Read more: Mid-sized French airports ‘too reliant on cheap flights’, report finds
€20 spent per passenger
The airport is run as a syndicat mixte, a collaborative body set up between the local communes and the region of Occitanie.
It has been reliant on public money for some time. In 2017-2019, the airport operated at an annual loss of €4.7million, requiring €5.1million each year from taxpayers, which amounts to €20.69 per passenger. In the years following the Covid-19 crisis, the situation is likely to have been worse.
It is relatively common in France for smaller airports to receive funding from the region. While €20 per passenger may seem like a lot, it pales in comparison to the €327 per passenger that Angoulême spent in 2015.
However, the use of public money by the syndicat mixte to effectively subsidise the activity of a private company has led Air France to file a complaint against it for unfair competition, which is currently being investigated by the European Commission.

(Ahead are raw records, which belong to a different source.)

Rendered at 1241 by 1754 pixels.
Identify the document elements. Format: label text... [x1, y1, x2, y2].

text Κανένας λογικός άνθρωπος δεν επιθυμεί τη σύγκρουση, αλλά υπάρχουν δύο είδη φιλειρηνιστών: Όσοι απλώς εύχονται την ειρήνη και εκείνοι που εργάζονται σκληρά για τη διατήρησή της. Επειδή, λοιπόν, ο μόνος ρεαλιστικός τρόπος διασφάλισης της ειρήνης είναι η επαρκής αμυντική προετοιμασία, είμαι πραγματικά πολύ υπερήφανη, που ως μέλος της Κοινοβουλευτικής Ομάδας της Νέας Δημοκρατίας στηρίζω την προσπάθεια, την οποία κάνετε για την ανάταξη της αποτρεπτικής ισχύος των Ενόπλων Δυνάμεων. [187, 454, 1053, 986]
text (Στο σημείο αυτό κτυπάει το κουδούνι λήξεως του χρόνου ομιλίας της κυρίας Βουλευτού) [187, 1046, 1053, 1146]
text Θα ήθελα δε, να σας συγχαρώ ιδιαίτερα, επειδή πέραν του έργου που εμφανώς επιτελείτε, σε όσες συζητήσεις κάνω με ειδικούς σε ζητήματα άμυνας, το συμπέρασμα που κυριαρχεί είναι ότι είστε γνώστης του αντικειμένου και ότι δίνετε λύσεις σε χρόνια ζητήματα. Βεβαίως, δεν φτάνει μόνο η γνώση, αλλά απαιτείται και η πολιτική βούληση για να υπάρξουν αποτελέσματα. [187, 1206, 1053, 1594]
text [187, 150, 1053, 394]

The result of this investigation “could put the future of the airport in doubt”, according to the report.
The European Commission has a history of rulings against Ryanair, forcing it to repay Pau and Nimes Airports a total of €9.6m of taxpayers’ money in 2017.
‘In a fragile position’
This pending investigation, the annual deficit and the airport’s structural debt, have called on the Occitanie chamber of accounts to question the management of the airport and even go so far as question its viability in a region where there are five other airports within 100km, including Toulouse and Montpellier.
The airport’s deal with Ryanair is described in the report as lopsided, with “highly beneficial financial conditions” given to the low cost airline, including the unilateral right to withdraw from the agreement with no notice.
It is also not bringing enough visitors. In order to run at a profit, the airport would need one million passengers a year, the report says. Its current capacity is for 400,000 passenger transits per year.
In its defence, the airport says on its website that it brings €65 million to the region per year and 600 jobs.
The Occitanie chamber of accounts acknowledges that the average tourist from the UK spends €610, but concludes that “the real economic benefits are difficult to evaluate.”